> Textauszug:
######

Gegen die Entscheidung des Gerichtes zweiter Instanz richtet sich der Revisionsrekurs des Antragstellers, in welchem er alle Punkte der dargestellten rekursgerichtlichen Entscheidung bezeichnet, in Wirklichkeit aber Ausführungen nur dazu erstattet, daß seiner Ansicht nach von einer rechtskräftigen Benützungsregelung im Sinne der Darlegungen des Rekursgerichtes nicht gesprochen werden könne. Dem kann jedoch nicht gefolgt werden:

Rechtliche Beurteilung

Aus § 18 AußStrG folgt, daß auch Entscheidungen im außerstreitigen Verfahren der materiellen und formellen Rechtskraft fähig sind (EFSlg. 39.800, 28.234; JBl. 1974, 268; SZ 44/82, SZ 44/180; 1 Ob 640/83 ua.; Ott, Rechtsfürsorgeverfahren 260 f.). Auch im außerstreitigen Verfahren ist die materielle Rechtskraft einer Entscheidung in jeder Lage des Verfahrens - wie hier das Rekursgericht daher zutreffend erkannte - von Amts wegen zu beachten. Ein Verstoß gegen sie bildet einen Nullitätsgrund (EFSlg. 39.800; ÖA 1981, 96; EFSlg. 32.652; JBl. 1974, 268;

SZ 23/276 ua.). Nur gegenüber nachträglichen Tatbestandsänderungen hält die materielle Rechtskraft nicht stand (JBl. 1974, 268;

EvBl. 1968/32; 1 Ob 640/83 ua.).

######

> Bereitgestellte Einträge:
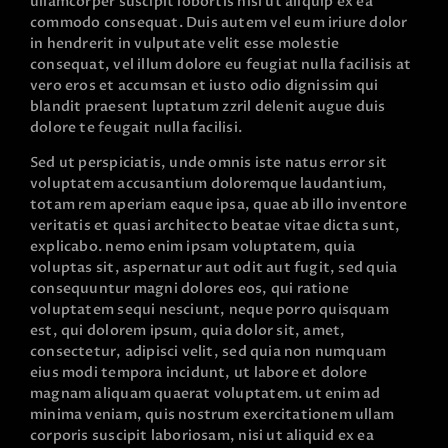
ullamcorper suscipit lobortis nisl ut aliquip ex ea
commodo consequat. Duis autem vel eum iriure dolor
in hendrerit in vulputate velit esse molestie
consequat, vel illum dolore eu feugiat nulla facilisis at
vero eros et accumsan et iusto odio dignissim qui
blandit praesent luptatum zzril delenit augue duis
dolore te feugait nulla facilisi.
Sed ut perspiciatis, unde omnis iste natus error sit
voluptatem accusantium doloremque laudantium,
totam rem aperiam eaque ipsa, quae ab illo inventore
veritatis et quasi architecto beatae vitae dicta sunt,
explicabo. nemo enim ipsam voluptatem, quia
voluptas sit, aspernatur aut odit aut fugit, sed quia
consequuntur magni dolores eos, qui ratione
voluptatem sequi nesciunt, neque porro quisquam
est, qui dolorem ipsum, quia dolor sit, amet,
consectetur, adipisci velit, sed quia non numquam
eius modi tempora incidunt, ut labore et dolore
magnam aliquam quaerat voluptatem. ut enim ad
minima veniam, quis nostrum exercitationem ullam
corporis suscipit laboriosam, nisi ut aliquid ex ea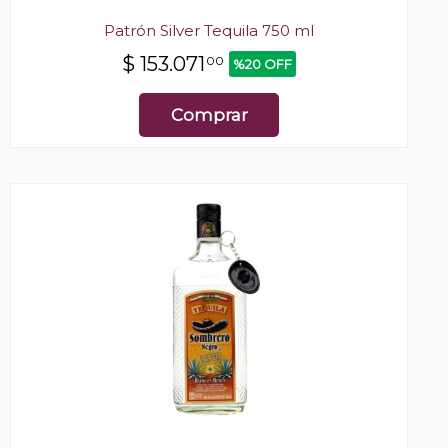
Patrón Silver Tequila 750 ml
$
153.071
00
%20 OFF
Comprar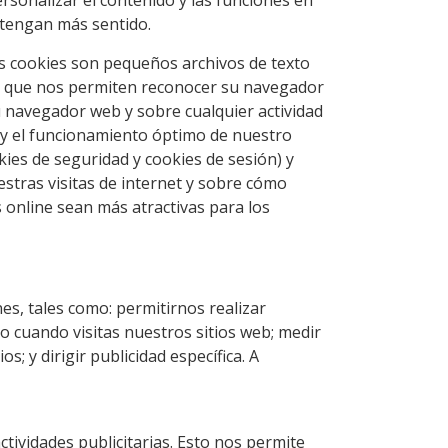
sonalizar el contenido y las funciones en
 tengan más sentido.
s cookies son pequeños archivos de texto
ta) que nos permiten reconocer su navegador
 navegador web y sobre cualquier actividad
 y el funcionamiento óptimo de nuestro
kies de seguridad y cookies de sesión) y
stras visitas de internet y sobre cómo
 online sean más atractivas para los
es, tales como: permitirnos realizar
o cuando visitas nuestros sitios web; medir
s; y dirigir publicidad específica. A
ctividades publicitarias. Esto nos permite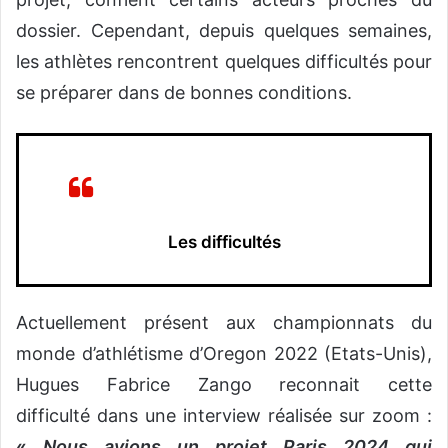
dossier. Cependant, depuis quelques semaines,
les athlètes rencontrent quelques difficultés pour
se préparer dans de bonnes conditions.
Les difficultés
Actuellement présent aux championnats du
monde d’athlétisme d’Oregon 2022 (Etats-Unis),
Hugues Fabrice Zango reconnait cette
difficulté dans une interview réalisée sur zoom :
«
Nous avions un projet Paris 2024 qui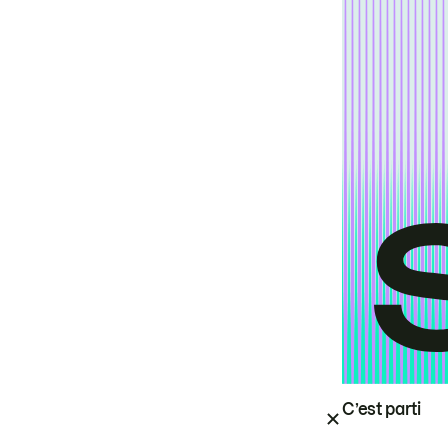
C’est parti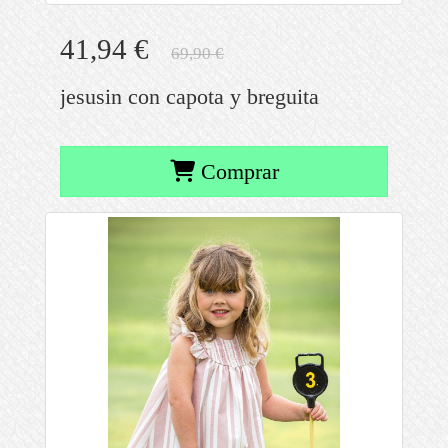
41,94 €
69,90 €
jesusin con capota y breguita
Comprar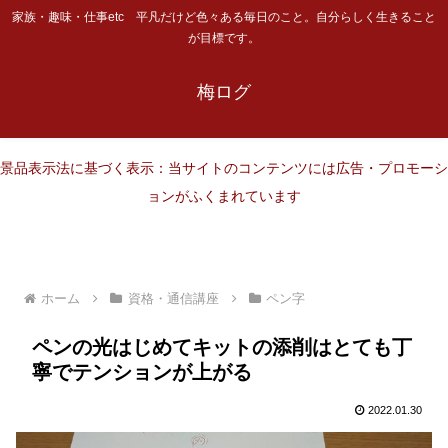
家族・趣味・仕事etc 平凡だけど色々ある毎日のこと。自分らしく生きること
が目標です。
梅ログ
景品表示法に基づく表示：当サイトのコンテンツには広告・プロモーシ
ョンがふくまれています
ホーム
資格・通信講座
ペン字
ペンの光はじめてキットの添削はとても丁
寧でテンションが上がる
2022.01.30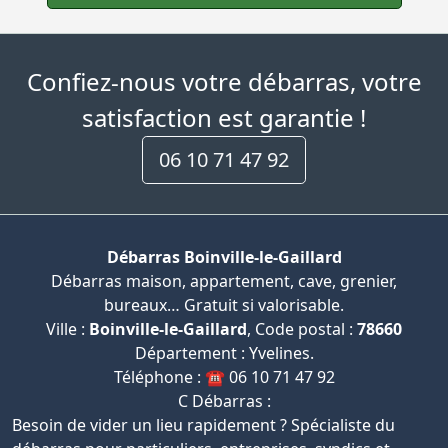
Confiez-nous votre débarras, votre
satisfaction est garantie !
06 10 71 47 92
Débarras Boinville-le-Gaillard
Débarras maison, appartement, cave, grenier,
bureaux… Gratuit si valorisable.
Ville :
Boinville-le-Gaillard
, Code postal :
78660
Département : Yvelines.
Téléphone : ☎️ 06 10 71 47 92
C Débarras :
Besoin de vider un lieu rapidement ? Spécialiste du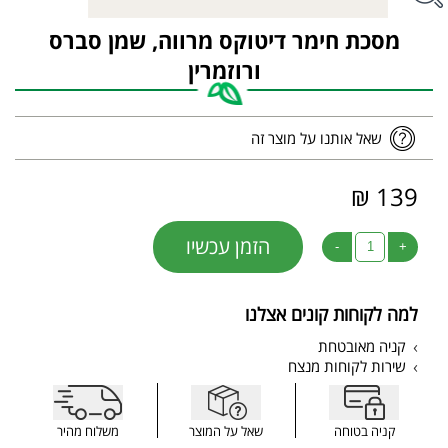
מסכת חימר דיטוקס מרווה, שמן סברס
ורוזמרין
שאל אותנו על מוצר זה
139 ₪
הזמן עכשיו
-
+
למה לקוחות קונים אצלנו
קניה מאובטחת
שירות לקוחות מנצח
קניה בטוחה
שאל על המוצר
משלוח מהיר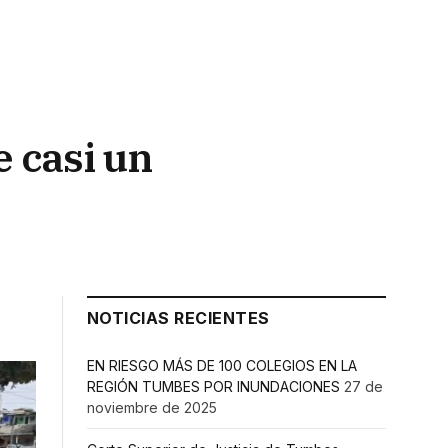
e casi un
NOTICIAS RECIENTES
EN RIESGO MÁS DE 100 COLEGIOS EN LA
REGIÓN TUMBES POR INUNDACIONES
27 de
noviembre de 2025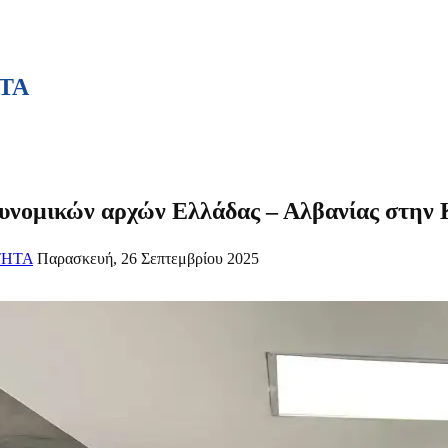
ΤΑ
υνομικών αρχών Ελλάδας – Αλβανίας στην
ΤΗΤΑ
Παρασκευή, 26 Σεπτεμβρίου 2025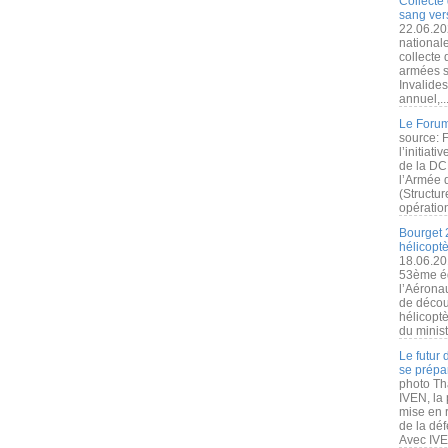
Collecte 
sang vers
22.06.20
nationale
collecte
armées s
Invalide
annuel,..
Le Forum
source: 
l’initiat
de la DC
l’Armée 
(Structur
opération
Bourget 
hélicopt
18.06.20
53ème éd
l’Aérona
de découv
hélicopt
du minist
Le futur
se prépa
photo Th
IVEN, la 
mise en r
de la dé
Avec IVEN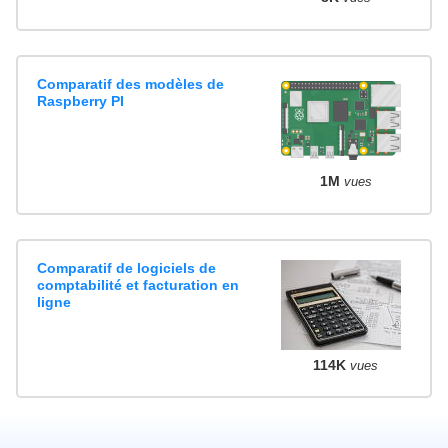
Comparatif des modèles de
Raspberry PI
1M
vues
Comparatif de logiciels de
comptabilité et facturation en
ligne
114K
vues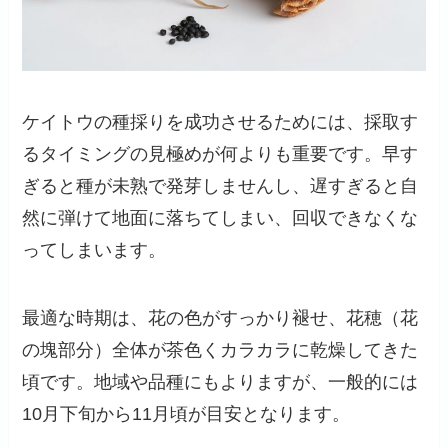
ケイトウの種採りを成功させるためには、採取す
るタイミングの見極めが何よりも重要です。早す
ぎると種が未熟で発芽しませんし、遅すぎると自
然に弾けて地面に落ちてしまい、回収できなくな
ってしまいます。
最適な時期は、花の色がすっかり褪せ、花穂（花
の塊部分）全体が茶色くカラカラに乾燥してきた
頃です。地域や品種にもよりますが、一般的には
10月下旬から11月頃が目安となります。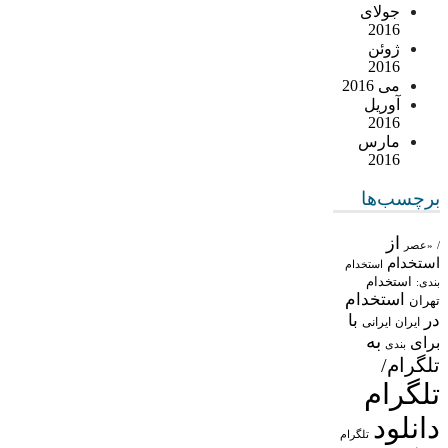
جولای
2016
ژوئن
2016
می 2016
آوریل
2016
مارس
2016
برچسب‌ها
از
/
«عصر
استخدام
استخدام
استخدام
بندی:
استخدام
تهران
در
با
ایران
ایرانی
به
برای
بندی
تلگرام/
تلگرام
دانلود
تلگرام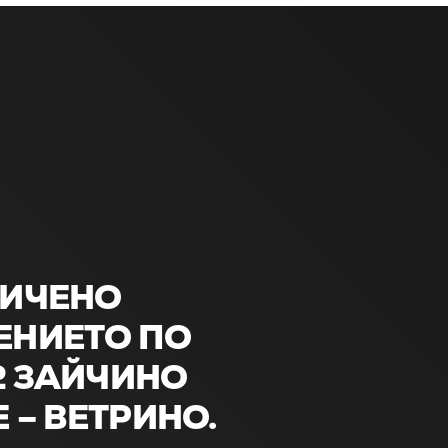
НИЧЕНО
НИЕТО ПО
-2 ЗАЙЧИНО
 – ВЕТРИНО.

######

> Aufgaben:
1. Geben Sie einen Abschnitt aus dem Textauszug wörtlich wieder: Beginnen Sie bei den Worten „SZ 23/276 ua.).“ und hören Sie nach „Ob 640/83 ua.).“ auf.
2. Wogegen hält die materielle Rechtskraft laut dem Textauszug nicht stand?

> Antworten:
1.
SZ 23/276 ua.). Nur gegenüber nachträglichen Tatbestandsänderungen hält die materielle Rechtskraft nicht stand (JBl. 1974, 268;

EvBl. 1968/32; 1 Ob 640/83 ua.).

2. Gegen nachträgliche Tatbestandsänderungen.